Topsham has about 27 employees in its fire-rescue department listed as per diems, “but that doesn’t mean they all work every week,” he noted. “Some of them might only be once a month.”
Bowdoinham had contracted with North East Mobile Health Services for EMS services. That company did not respond to Bowdoinham’s new contract request, “and appears to be backing off of coverage in the area, leaving Bowdoinham with no coverage,” Roedner noted last month in a memo to selectmen.
Bowdoinham last year had about 225 EMS calls, and Topsham’s mutual aid calls in Bowdoinham have only amounted to about two a month, according to Roedner. Topsham’s EMS load in 2017 was about 1,240 calls, including mutual aid.
The Board of Selectmen on Jan. 18 also unanimously authorized a traffic safety enforcement grant through the Maine Bureau of Highway Safety. The agency is funding overtime hours for police departments, allowing officers more time on the road to tackle specific traffic problems.
The funds will reimburse overtime pay.
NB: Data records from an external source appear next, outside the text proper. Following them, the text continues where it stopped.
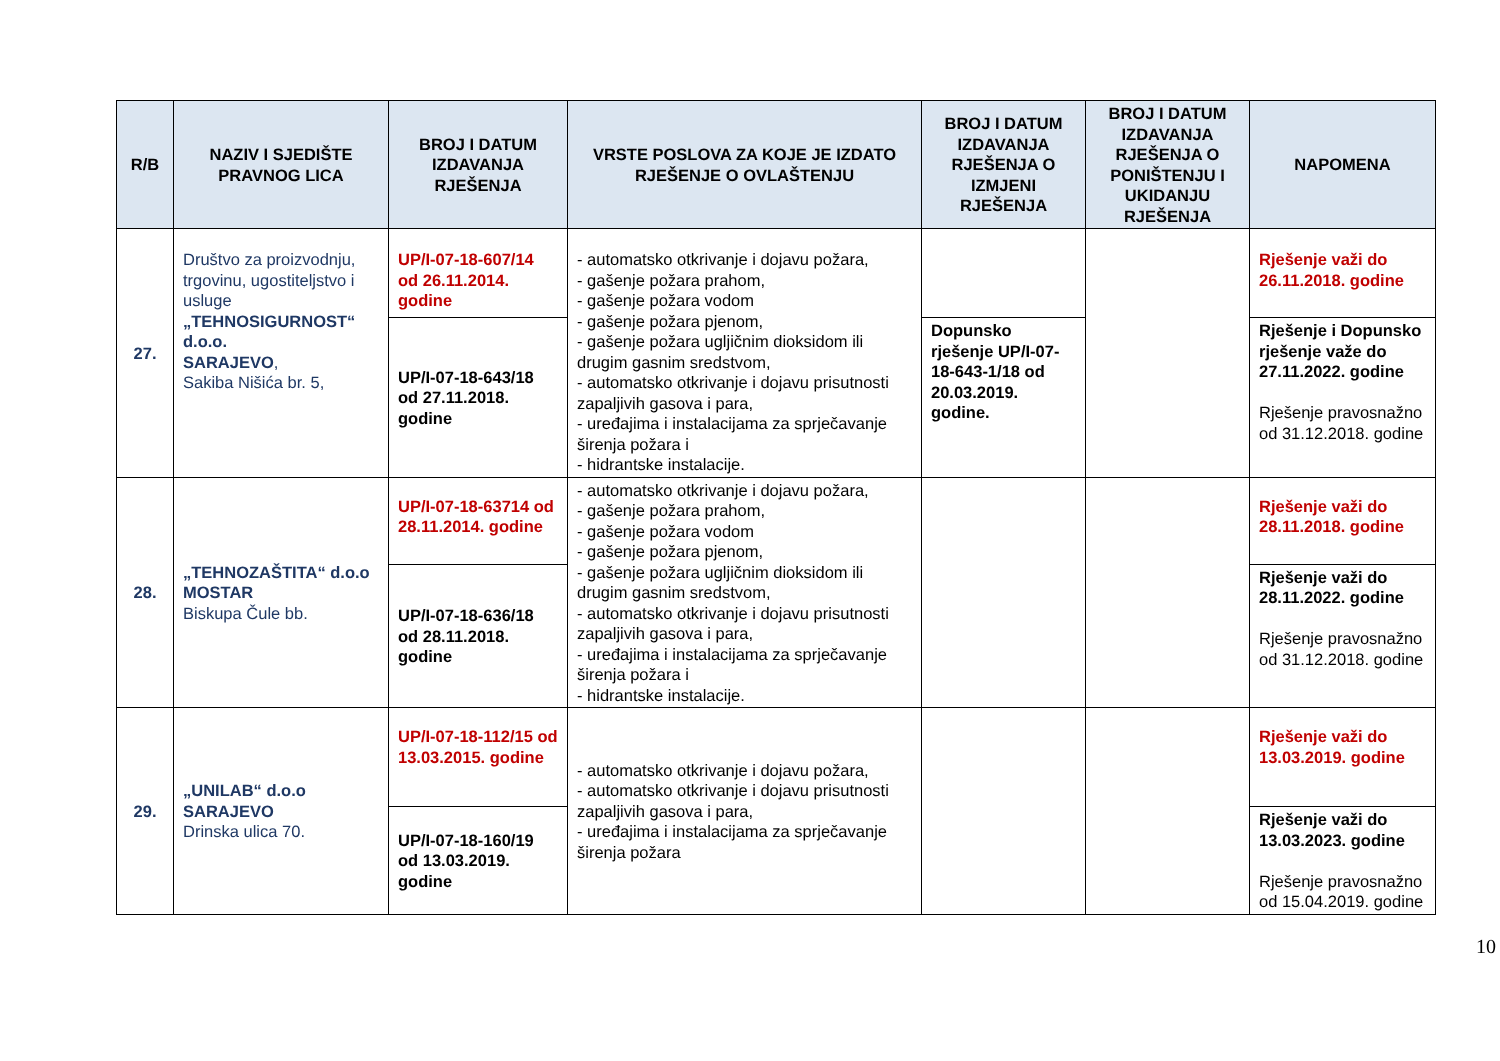| R/B | NAZIV I SJEDIŠTE PRAVNOG LICA | BROJ I DATUM IZDAVANJA RJEŠENJA | VRSTE POSLOVA ZA KOJE JE IZDATO RJEŠENJE O OVLAŠTENJU | BROJ I DATUM IZDAVANJA RJEŠENJA O IZMJENI RJEŠENJA | BROJ I DATUM IZDAVANJA RJEŠENJA O PONIŠTENJU I UKIDANJU RJEŠENJA | NAPOMENA |
| --- | --- | --- | --- | --- | --- | --- |
| 27. | Društvo za proizvodnju, trgovinu, ugostiteljstvo i usluge „TEHNOSIGURNOST“ d.o.o. SARAJEVO , Sakiba Nišića br. 5, | UP/I-07-18-607/14 od 26.11.2014. godine | - automatsko otkrivanje i dojavu požara, - gašenje požara prahom, - gašenje požara vodom - gašenje požara pjenom, - gašenje požara ugljičnim dioksidom ili drugim gasnim sredstvom, - automatsko otkrivanje i dojavu prisutnosti zapaljivih gasova i para, - uređajima i instalacijama za sprječavanje širenja požara i - hidrantske instalacije. | | | Rješenje važi do 26.11.2018. godine |
| | | UP/I-07-18-643/18 od 27.11.2018. godine | | Dopunsko rješenje UP/I-07-18-643-1/18 od 20.03.2019. godine. | | Rješenje i Dopunsko rješenje važe do 27.11.2022. godine Rješenje pravosnažno od 31.12.2018. godine |
| 28. | „TEHNOZAŠTITA“ d.o.o MOSTAR Biskupa Čule bb. | UP/I-07-18-63714 od 28.11.2014. godine | - automatsko otkrivanje i dojavu požara, - gašenje požara prahom, - gašenje požara vodom - gašenje požara pjenom, - gašenje požara ugljičnim dioksidom ili drugim gasnim sredstvom, - automatsko otkrivanje i dojavu prisutnosti zapaljivih gasova i para, - uređajima i instalacijama za sprječavanje širenja požara i - hidrantske instalacije. | | | Rješenje važi do 28.11.2018. godine |
| | | UP/I-07-18-636/18 od 28.11.2018. godine | | | | Rješenje važi do 28.11.2022. godine Rješenje pravosnažno od 31.12.2018. godine |
| 29. | „UNILAB“ d.o.o SARAJEVO Drinska ulica 70. | UP/I-07-18-112/15 od 13.03.2015. godine | - automatsko otkrivanje i dojavu požara, - automatsko otkrivanje i dojavu prisutnosti zapaljivih gasova i para, - uređajima i instalacijama za sprječavanje širenja požara | | | Rješenje važi do 13.03.2019. godine |
| | | UP/I-07-18-160/19 od 13.03.2019. godine | | | | Rješenje važi do 13.03.2023. godine Rješenje pravosnažno od 15.04.2019. godine |
10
On-duty salaried personnel will provide a partial grant match by administering and overseeing the grant, as well as police cruiser gas use. The heightened enforcement will likely begin in mid-February, and run through September.
The agency already received about $4,000 toward speed enforcement and is due to get approximately $5,600 more to address seat belt infractions, $17,000 for distracted driving, and $3,600 for impaired operation. Court time that may occur after the grant period ends on Sept. 15 will not be reimbursed.
Although Topsham Police has been pre-selected to receive the funds based on information it provided on items like crash data, selectmen still had to authorize the grants, Chief Chris Lewis said in an interview earlier this month.